To do >>
Can you print every record below exactly as written?

Saved entries >>
__________________________________________________

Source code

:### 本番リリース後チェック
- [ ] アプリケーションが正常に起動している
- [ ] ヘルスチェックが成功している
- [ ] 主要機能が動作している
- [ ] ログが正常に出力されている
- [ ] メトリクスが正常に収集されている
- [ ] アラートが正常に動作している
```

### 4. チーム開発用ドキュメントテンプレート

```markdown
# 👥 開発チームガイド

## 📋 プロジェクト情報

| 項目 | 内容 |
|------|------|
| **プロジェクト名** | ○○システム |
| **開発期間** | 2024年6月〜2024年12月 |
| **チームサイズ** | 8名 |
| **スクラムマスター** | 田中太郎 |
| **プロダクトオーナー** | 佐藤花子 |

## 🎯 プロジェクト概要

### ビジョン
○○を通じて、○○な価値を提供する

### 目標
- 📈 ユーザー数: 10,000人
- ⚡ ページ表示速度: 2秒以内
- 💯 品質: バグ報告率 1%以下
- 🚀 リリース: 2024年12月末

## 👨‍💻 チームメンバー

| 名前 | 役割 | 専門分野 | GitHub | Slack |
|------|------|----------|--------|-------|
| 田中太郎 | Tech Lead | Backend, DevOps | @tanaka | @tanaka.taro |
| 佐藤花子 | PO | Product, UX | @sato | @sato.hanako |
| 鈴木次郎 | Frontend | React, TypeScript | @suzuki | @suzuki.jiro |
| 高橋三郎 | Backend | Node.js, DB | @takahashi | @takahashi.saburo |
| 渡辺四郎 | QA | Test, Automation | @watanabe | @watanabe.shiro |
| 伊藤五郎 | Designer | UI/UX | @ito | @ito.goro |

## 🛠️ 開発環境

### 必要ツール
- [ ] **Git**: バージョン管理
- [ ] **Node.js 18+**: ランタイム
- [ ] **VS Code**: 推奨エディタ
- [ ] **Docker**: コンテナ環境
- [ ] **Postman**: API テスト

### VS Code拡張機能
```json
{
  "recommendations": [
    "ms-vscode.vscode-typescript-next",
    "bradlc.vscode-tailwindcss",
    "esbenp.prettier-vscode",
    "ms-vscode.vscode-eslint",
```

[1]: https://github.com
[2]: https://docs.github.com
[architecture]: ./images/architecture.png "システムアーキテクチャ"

__________________________________________________

Solution for this problem >>
Source code

:### 本番リリース後チェック
- [ ] アプリケーションが正常に起動している
- [ ] ヘルスチェックが成功している
- [ ] 主要機能が動作している
- [ ] ログが正常に出力されている
- [ ] メトリクスが正常に収集されている
- [ ] アラートが正常に動作している
```

### 4. チーム開発用ドキュメントテンプレート

```markdown
# 👥 開発チームガイド

## 📋 プロジェクト情報

| 項目 | 内容 |
|------|------|
| **プロジェクト名** | ○○システム |
| **開発期間** | 2024年6月〜2024年12月 |
| **チームサイズ** | 8名 |
| **スクラムマスター** | 田中太郎 |
| **プロダクトオーナー** | 佐藤花子 |

## 🎯 プロジェクト概要

### ビジョン
○○を通じて、○○な価値を提供する

### 目標
- 📈 ユーザー数: 10,000人
- ⚡ ページ表示速度: 2秒以内
- 💯 品質: バグ報告率 1%以下
- 🚀 リリース: 2024年12月末

## 👨‍💻 チームメンバー

| 名前 | 役割 | 専門分野 | GitHub | Slack |
|------|------|----------|--------|-------|
| 田中太郎 | Tech Lead | Backend, DevOps | @tanaka | @tanaka.taro |
| 佐藤花子 | PO | Product, UX | @sato | @sato.hanako |
| 鈴木次郎 | Frontend | React, TypeScript | @suzuki | @suzuki.jiro |
| 高橋三郎 | Backend | Node.js, DB | @takahashi | @takahashi.saburo |
| 渡辺四郎 | QA | Test, Automation | @watanabe | @watanabe.shiro |
| 伊藤五郎 | Designer | UI/UX | @ito | @ito.goro |

## 🛠️ 開発環境

### 必要ツール
- [ ] **Git**: バージョン管理
- [ ] **Node.js 18+**: ランタイム
- [ ] **VS Code**: 推奨エディタ
- [ ] **Docker**: コンテナ環境
- [ ] **Postman**: API テスト

### VS Code拡張機能
```json
{
  "recommendations": [
    "ms-vscode.vscode-typescript-next",
    "bradlc.vscode-tailwindcss",
    "esbenp.prettier-vscode",
    "ms-vscode.vscode-eslint",
```

[1]: https://github.com
[2]: https://docs.github.com
[architecture]: ./images/architecture.png "システムアーキテクチャ"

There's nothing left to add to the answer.